There's no escaping the fact that this Liverpool team are seriously good. Preternaturally, head-achingly, oh-my-god-they-might-actually-never-lose-a-game-again good.
They're so good that to put anything close to a negative spin on their season so far would be unthinkably stupid. They claimed two more trophies before the turn of the year, won their Champions League group at a mild sprint, and, most crucially, have taken 19 victories from 20 league games - putting them on the precipice of the single best-ever start to a top-flight season in English football history.
Let's face it; they're probably going to win the Premier League.
However, that is by no means cause for them to take the rest of the league season for granted.
The players know this, of course they do. You don't keep up their ridiculous level of performance and rack up the unthinkable tally of points they have without a single-minded determination to treat every game as its own animal. If they had taken their eye off the ball for a second, or allowed even a suggestion of complacency seep in, then we'd be looking at a wildly different title race to the one we have before us.
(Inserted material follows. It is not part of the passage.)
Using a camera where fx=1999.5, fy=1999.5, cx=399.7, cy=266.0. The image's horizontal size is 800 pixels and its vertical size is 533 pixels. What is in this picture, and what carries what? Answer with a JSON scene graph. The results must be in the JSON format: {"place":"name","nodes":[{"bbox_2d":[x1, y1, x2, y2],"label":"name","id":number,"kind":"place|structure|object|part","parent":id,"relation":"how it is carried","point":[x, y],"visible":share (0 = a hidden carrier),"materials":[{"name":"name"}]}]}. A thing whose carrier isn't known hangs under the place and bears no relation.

The players need no reminder of the task that lies ahead, and it's just that fact that makes them overwhelming favourites to lean on the cushion they have and win a first league title in 30 years.
It's not the players, then, nor the management that need a reminder that the hard part of the season lies ahead; it's the rest of us.
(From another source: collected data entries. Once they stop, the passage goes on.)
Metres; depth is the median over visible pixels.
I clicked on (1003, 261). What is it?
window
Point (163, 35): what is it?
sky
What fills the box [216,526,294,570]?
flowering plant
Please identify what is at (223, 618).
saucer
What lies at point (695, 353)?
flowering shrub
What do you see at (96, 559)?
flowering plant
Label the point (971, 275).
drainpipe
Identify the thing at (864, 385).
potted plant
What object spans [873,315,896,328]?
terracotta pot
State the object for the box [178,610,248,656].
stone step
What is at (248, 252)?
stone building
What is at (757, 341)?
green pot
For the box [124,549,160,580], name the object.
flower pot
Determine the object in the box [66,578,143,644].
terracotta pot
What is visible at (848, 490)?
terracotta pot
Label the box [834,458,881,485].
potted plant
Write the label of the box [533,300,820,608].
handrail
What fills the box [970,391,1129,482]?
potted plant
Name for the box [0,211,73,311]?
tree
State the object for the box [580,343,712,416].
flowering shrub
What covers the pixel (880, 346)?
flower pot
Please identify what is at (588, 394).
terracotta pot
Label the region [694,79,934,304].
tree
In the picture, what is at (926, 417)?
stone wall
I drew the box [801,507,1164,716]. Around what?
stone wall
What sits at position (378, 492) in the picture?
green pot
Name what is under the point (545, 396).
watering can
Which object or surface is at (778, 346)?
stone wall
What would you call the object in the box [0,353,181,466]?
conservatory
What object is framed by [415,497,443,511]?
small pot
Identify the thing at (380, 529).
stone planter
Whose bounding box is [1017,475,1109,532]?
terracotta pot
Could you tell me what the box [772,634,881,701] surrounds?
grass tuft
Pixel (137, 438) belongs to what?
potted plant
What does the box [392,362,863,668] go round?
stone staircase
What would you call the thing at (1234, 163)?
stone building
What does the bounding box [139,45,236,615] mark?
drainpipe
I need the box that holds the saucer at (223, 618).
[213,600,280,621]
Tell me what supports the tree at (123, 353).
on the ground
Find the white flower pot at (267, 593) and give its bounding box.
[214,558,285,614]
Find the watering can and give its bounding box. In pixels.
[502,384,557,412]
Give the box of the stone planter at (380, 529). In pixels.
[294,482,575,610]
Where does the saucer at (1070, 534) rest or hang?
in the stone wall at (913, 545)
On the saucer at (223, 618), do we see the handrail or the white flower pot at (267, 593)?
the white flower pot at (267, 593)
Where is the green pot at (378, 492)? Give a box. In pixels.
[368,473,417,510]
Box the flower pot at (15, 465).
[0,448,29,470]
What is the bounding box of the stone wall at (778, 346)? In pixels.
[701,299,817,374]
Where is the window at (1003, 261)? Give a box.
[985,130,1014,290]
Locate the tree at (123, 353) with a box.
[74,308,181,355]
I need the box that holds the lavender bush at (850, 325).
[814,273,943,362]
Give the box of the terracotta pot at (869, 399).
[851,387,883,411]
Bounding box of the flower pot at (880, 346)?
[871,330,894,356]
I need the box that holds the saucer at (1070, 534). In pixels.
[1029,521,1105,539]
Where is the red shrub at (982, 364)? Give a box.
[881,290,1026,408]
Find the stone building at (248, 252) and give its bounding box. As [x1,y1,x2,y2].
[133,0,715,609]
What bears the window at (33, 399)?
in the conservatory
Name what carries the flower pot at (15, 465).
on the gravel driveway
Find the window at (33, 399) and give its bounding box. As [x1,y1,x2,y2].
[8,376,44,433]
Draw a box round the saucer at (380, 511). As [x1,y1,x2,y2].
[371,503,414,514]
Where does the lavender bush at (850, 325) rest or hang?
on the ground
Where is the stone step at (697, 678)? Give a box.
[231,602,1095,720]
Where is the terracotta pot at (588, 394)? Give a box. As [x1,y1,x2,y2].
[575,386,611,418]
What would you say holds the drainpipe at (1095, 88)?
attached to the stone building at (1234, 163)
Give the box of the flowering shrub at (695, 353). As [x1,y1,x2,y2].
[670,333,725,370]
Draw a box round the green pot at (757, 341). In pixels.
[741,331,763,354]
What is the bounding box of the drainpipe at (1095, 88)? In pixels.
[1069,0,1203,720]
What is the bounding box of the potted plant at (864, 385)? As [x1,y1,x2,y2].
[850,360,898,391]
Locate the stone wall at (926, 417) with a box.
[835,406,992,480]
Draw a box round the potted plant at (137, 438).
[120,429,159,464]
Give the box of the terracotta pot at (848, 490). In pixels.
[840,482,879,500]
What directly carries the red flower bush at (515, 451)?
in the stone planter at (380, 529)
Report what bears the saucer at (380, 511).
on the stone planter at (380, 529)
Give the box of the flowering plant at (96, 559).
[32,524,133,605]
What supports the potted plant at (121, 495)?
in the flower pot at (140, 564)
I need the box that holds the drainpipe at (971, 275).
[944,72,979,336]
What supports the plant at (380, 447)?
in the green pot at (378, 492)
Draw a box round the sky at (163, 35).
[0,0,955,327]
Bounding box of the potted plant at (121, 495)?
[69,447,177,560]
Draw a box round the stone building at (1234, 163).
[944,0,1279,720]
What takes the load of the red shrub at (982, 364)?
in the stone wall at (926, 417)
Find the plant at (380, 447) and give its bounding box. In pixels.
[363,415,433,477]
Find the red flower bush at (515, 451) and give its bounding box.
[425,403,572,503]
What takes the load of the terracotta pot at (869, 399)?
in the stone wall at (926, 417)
It's fair to say, Liverpool's advantage being what it is now - 13 points with a game in hand - that we've all got a bit carried away at one point or another. We're looking to the end of the season; we're appraising Leicester and Manchester City's chances of picking up five more wins than Liverpool, deeming them non-existent, and writing the title race off.
As the Reds look ahead to their next three games, however - Tottenham away (11/1), Manchester United home (19/1) and Wolves away (23/1) within 12 days of each other - it's easy to overlook just how different the table could look come the end of January, forget the end of May.
Despite how it seems in the immediacy, Liverpool are going to lose in the Premier League at some stage. In all likelihood, that's going to happen this season, and playing the odds, it's not even particularly unlikely to happen in the next three games. They're human beings, and as good as they are - as unbelievably good as they are - it's not fair, nor is it plausible, to expect them to remain invincible.
Taking all that into account, it's not ridiculous, considering what we know the opposition are capable of, to imagine the current lead being near-halved by the end of the month.
If that were to happen, you can only imagine the shift in perception, and the pressure that would be firmly loaded onto the players' shoulders for the remainder of the campaign.
And that's why the upcoming triple-header is not only the biggest task yet in the incumbent title race, but perhaps the most substantial they have faced as a group.
I can hear the scoffing already; yes, returning from the dead to conquer Barcelona was unimaginably massive. But regardless of all the revisionist history that has since been written about how those at Anfield that night 'sensed' something was going to happen, let's be real - no-one really expected Liverpool to make the final with 90 minutes remaining of that semi-final tie. The pressure was off, the gauntlet was laid, and minus two crucially important players, they achieved something remarkable.
But, in the bitter North London cold tomorrow afternoon, ask Divock Origi, Gini Wijnaldum, Virgil van Dijk or any of the Liverpool players who played their part that night. They would each tell you that three wins from their next three matches would match that epoch-making feat, if not surpass it.
Hell, if you offered them two, they would bite off not only your hand, but your entire limb just to be safe.
If Liverpool come through this run of three games - and their fixture in hand with West Ham which lies in wait just six days removed - with their current lead intact, or even largely undented, then we can probably start preparing the victory parade.
But before we can afford to take stock and even begin to consider that, there is much left to do, and plenty of points to fight for.
Such has been Liverpool's so-far unyielding dominance and the perceived foregone conclusion that they will win every single game, that few have looked at the weeks ahead as defining in their race to finally win a Premier League title.
There is a nail left to drive into the relentless coffin of Manchester City yet, however. Liverpool are more than capable of the task - but make no mistake, it will take another almighty swing of the hammer.